The library covered everything teams needed to move fast without braking consistency.

Complex component architecture
Not every component in Compass was straightforward. Some were built as master components ,one source that could generate multiple variants simply by toggling properties on or off. The informational banner is a good example of this: one master component, five distinct variants, all managed through Figma properties.

The module library
The module library was built as a set of ready to use building blocks for the marketing team, so they could put together landing pages quickly and confidently, without having to create things from scratch or step outside what was already live in the code. It kept everyone moving faster and working on the same foundation.
This made it possible to:
Save time and iterate quickly
Launch 114 marketing pages, compared to just 20 the previous year
Bring the product design team and marketing closer
COLLABORATING WITH ENG
Design X engineering
Building a design system isn't something you do in isolation and hand off at the end. Throughout the entire process, design and engineering were in constant communication ,reviewing, validating, and building together. Here are a few things worth highlighting about how that collaboration actually worked
Linking to code connect
Once the components were built in Figma, engineers used Code Connect to link each design component directly to its real production code. That meant when any developer inspected a component in Dev Mode, they weren't seeing auto-generated CSS ,they were seeing the actual code snippet the team already uses. And it worked both ways, designers could also see exactly how each component was being built in code, giving everyone full visibility into the same source of truth.
Building storybook
We needed a place where designers could see exactly what engineering was building. That's why we brought Storybook in. It became the visual home for every component in the Compass engineering system, giving designers a working view of how each component looked and behaved so we could properly QA what was being built and make sure it matched the intent of the design.

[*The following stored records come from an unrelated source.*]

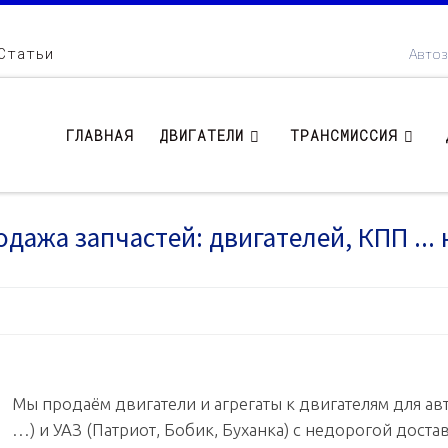
Статьи
Автоз
ГЛАВНАЯ
ДВИГАТЕЛИ
ТРАНСМИССИЯ
дажа запчастей: двигателей, КПП ... 
Мы продаём двигатели и агрегаты к двигателям для авт
…) и УАЗ (Патриот, Бобик, Буханка) с недорогой доста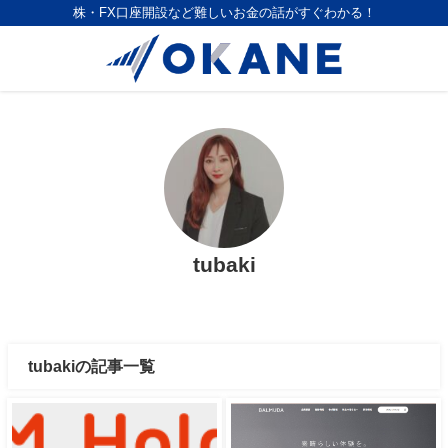
株・FX口座開設など難しいお金の話がすぐわかる！
tubaki
tubakiの記事一覧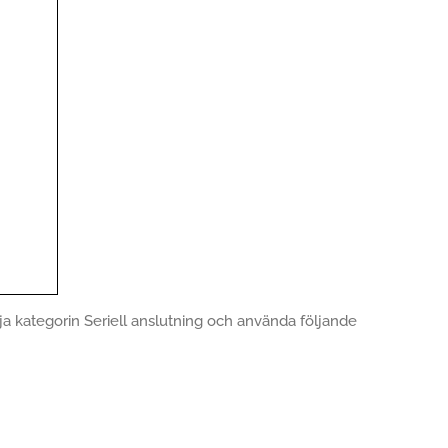
lja kategorin Seriell anslutning och använda följande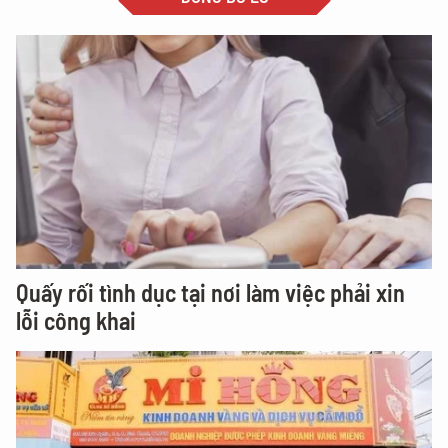
Quấy rối tình dục tại nơi làm việc phải xin
lỗi công khai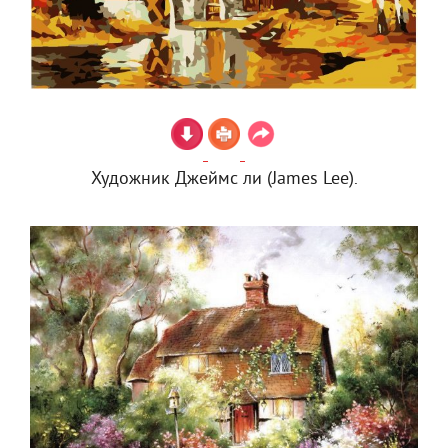
Художник Джеймс ли (James Lee).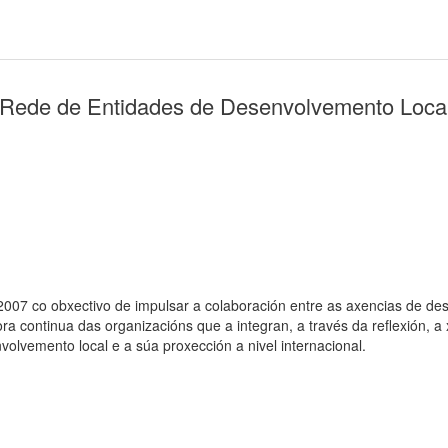
 Rede de Entidades de Desenvolvemento Loca
007 co obxectivo de impulsar a colaboración entre as axencias de de
a continua das organizacións que a integran, a través da reflexión, 
volvemento local e a súa proxección a nivel internacional.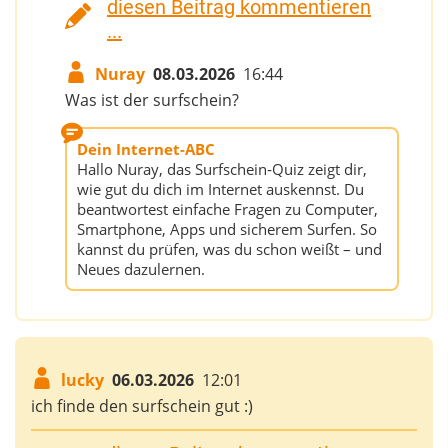
diesen Beitrag kommentieren
...
Nuray
08.03.2026
16:44
Was ist der surfschein?
Dein Internet-ABC
Hallo Nuray, das Surfschein‑Quiz zeigt dir,
wie gut du dich im Internet auskennst. Du
beantwortest einfache Fragen zu Computer,
Smartphone, Apps und sicherem Surfen. So
kannst du prüfen, was du schon weißt – und
Neues dazulernen.
lucky
06.03.2026
12:01
ich finde den surfschein gut :)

Storybook is an open-source tool that lets teams build, test, and document UI components in isolation. Every component lives there in all its states ,default, hover, disabled, error ,so nothing gets lost in translation between design and code
Annotating
Building the system was only half the job ,the other half was making sure it didn't fall apart again. We put a maintenance process in place to ensure Compass stayed relevant and continued to be adopted across both design and engineering. Regular check-ins, a clear process for proposing and reviewing changes, and shared ownership across teams meant no single person was responsible for keeping it going, and no single person could let it slip.
Keeping the system alive
Building the system was only half the job the other half was making sure it didn't fall apart again. We put a maintenance process in place to ensure Compass stayed relevant and continued to be adopted across both design and engineering. Regular check-ins, a clear process for proposing and reviewing changes, and shared ownership across teams meant no single person was responsible for keeping it going and no single person could let it slip.
RESULTS
Growth we achieved through our designs
114 marketing pages launched
Compared to just 20 the previous year. The module library gave the marketing team the building blocks to move fast without stepping outside the system.
5% → 100% component usage
The old system had under 5% adoption. Compass became the system the whole org actually relied on, from a file nobody followed to a foundation everyone built from.
+80% Design velocity
With tokens, components, and guidelines all in one place, designers stopped spending time on decisions that had already been made and started spending it on work that actually moved the product forward.
100% Org adoption
App, web, and marketing teams all building from the same foundation, for the first time, everyone was working from the same source of truth.